§ WHAT NEEDS TO BE DONE: Turn every line of the data below into one numbered list, skipping any blank lines.

═══ DATASET ENTRIES

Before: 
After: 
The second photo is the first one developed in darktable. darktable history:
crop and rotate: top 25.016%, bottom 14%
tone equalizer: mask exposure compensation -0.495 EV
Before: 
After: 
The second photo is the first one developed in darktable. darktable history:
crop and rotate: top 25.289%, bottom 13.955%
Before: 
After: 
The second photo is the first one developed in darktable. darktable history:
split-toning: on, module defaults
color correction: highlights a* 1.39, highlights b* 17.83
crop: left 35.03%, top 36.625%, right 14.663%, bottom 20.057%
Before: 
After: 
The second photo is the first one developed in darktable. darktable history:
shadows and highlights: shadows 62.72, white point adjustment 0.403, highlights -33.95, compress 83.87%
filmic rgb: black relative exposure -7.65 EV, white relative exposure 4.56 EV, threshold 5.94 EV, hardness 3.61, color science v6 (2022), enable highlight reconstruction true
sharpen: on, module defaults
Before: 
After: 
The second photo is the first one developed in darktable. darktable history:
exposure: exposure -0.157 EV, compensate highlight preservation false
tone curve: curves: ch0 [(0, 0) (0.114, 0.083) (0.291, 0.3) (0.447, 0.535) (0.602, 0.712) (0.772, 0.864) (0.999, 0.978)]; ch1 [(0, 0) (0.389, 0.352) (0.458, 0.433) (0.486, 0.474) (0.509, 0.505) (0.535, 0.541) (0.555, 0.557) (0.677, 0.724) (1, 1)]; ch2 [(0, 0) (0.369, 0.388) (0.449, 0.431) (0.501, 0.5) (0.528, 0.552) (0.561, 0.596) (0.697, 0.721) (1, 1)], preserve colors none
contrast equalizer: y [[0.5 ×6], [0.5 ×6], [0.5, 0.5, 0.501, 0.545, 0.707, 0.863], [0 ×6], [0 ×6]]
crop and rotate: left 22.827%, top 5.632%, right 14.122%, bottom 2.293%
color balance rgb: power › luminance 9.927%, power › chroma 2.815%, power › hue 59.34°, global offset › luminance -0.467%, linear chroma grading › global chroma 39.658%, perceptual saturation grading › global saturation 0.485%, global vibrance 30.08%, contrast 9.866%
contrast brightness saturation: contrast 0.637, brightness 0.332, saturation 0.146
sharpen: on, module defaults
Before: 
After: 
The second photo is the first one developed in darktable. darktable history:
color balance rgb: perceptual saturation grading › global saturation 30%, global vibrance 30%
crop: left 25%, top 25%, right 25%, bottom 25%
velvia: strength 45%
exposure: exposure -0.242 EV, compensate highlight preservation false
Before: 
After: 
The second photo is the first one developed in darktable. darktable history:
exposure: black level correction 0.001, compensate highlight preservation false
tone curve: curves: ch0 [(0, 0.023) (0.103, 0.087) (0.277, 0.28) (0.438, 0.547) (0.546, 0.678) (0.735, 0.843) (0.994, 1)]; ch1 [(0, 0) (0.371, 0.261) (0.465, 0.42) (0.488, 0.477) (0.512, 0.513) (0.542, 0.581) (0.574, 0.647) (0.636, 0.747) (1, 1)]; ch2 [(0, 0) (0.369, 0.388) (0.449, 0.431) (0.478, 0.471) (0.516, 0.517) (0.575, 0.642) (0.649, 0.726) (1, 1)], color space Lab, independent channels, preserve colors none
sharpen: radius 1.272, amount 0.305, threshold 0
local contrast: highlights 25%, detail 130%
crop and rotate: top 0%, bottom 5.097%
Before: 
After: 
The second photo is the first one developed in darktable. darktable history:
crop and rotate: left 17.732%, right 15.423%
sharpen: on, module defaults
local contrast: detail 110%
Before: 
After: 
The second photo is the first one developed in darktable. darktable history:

══════

§ EXPECTED ANSWER:
1. Before: 
2. After: 
3. The second photo is the first one developed in darktable. darktable history:
4. crop and rotate: top 25.016%, bottom 14%
5. tone equalizer: mask exposure compensation -0.495 EV
6. Before: 
7. After: 
8. The second photo is the first one developed in darktable. darktable history:
9. crop and rotate: top 25.289%, bottom 13.955%
10. Before: 
11. After: 
12. The second photo is the first one developed in darktable. darktable history:
13. split-toning: on, module defaults
14. color correction: highlights a* 1.39, highlights b* 17.83
15. crop: left 35.03%, top 36.625%, right 14.663%, bottom 20.057%
16. Before: 
17. After: 
18. The second photo is the first one developed in darktable. darktable history:
19. shadows and highlights: shadows 62.72, white point adjustment 0.403, highlights -33.95, compress 83.87%
20. filmic rgb: black relative exposure -7.65 EV, white relative exposure 4.56 EV, threshold 5.94 EV, hardness 3.61, color science v6 (2022), enable highlight reconstruction true
21. sharpen: on, module defaults
22. Before: 
23. After: 
24. The second photo is the first one developed in darktable. darktable history:
25. exposure: exposure -0.157 EV, compensate highlight preservation false
26. tone curve: curves: ch0 [(0, 0) (0.114, 0.083) (0.291, 0.3) (0.447, 0.535) (0.602, 0.712) (0.772, 0.864) (0.999, 0.978)]; ch1 [(0, 0) (0.389, 0.352) (0.458, 0.433) (0.486, 0.474) (0.509, 0.505) (0.535, 0.541) (0.555, 0.557) (0.677, 0.724) (1, 1)]; ch2 [(0, 0) (0.369, 0.388) (0.449, 0.431) (0.501, 0.5) (0.528, 0.552) (0.561, 0.596) (0.697, 0.721) (1, 1)], preserve colors none
27. contrast equalizer: y [[0.5 ×6], [0.5 ×6], [0.5, 0.5, 0.501, 0.545, 0.707, 0.863], [0 ×6], [0 ×6]]
28. crop and rotate: left 22.827%, top 5.632%, right 14.122%, bottom 2.293%
29. color balance rgb: power › luminance 9.927%, power › chroma 2.815%, power › hue 59.34°, global offset › luminance -0.467%, linear chroma grading › global chroma 39.658%, perceptual saturation grading › global saturation 0.485%, global vibrance 30.08%, contrast 9.866%
30. contrast brightness saturation: contrast 0.637, brightness 0.332, saturation 0.146
31. sharpen: on, module defaults
32. Before: 
33. After: 
34. The second photo is the first one developed in darktable. darktable history:
35. color balance rgb: perceptual saturation grading › global saturation 30%, global vibrance 30%
36. crop: left 25%, top 25%, right 25%, bottom 25%
37. velvia: strength 45%
38. exposure: exposure -0.242 EV, compensate highlight preservation false
39. Before: 
40. After: 
41. The second photo is the first one developed in darktable. darktable history:
42. exposure: black level correction 0.001, compensate highlight preservation false
43. tone curve: curves: ch0 [(0, 0.023) (0.103, 0.087) (0.277, 0.28) (0.438, 0.547) (0.546, 0.678) (0.735, 0.843) (0.994, 1)]; ch1 [(0, 0) (0.371, 0.261) (0.465, 0.42) (0.488, 0.477) (0.512, 0.513) (0.542, 0.581) (0.574, 0.647) (0.636, 0.747) (1, 1)]; ch2 [(0, 0) (0.369, 0.388) (0.449, 0.431) (0.478, 0.471) (0.516, 0.517) (0.575, 0.642) (0.649, 0.726) (1, 1)], color space Lab, independent channels, preserve colors none
44. sharpen: radius 1.272, amount 0.305, threshold 0
45. local contrast: highlights 25%, detail 130%
46. crop and rotate: top 0%, bottom 5.097%
47. Before: 
48. After: 
49. The second photo is the first one developed in darktable. darktable history:
50. crop and rotate: left 17.732%, right 15.423%
51. sharpen: on, module defaults
52. local contrast: detail 110%
53. Before: 
54. After: 
55. The second photo is the first one developed in darktable. darktable history:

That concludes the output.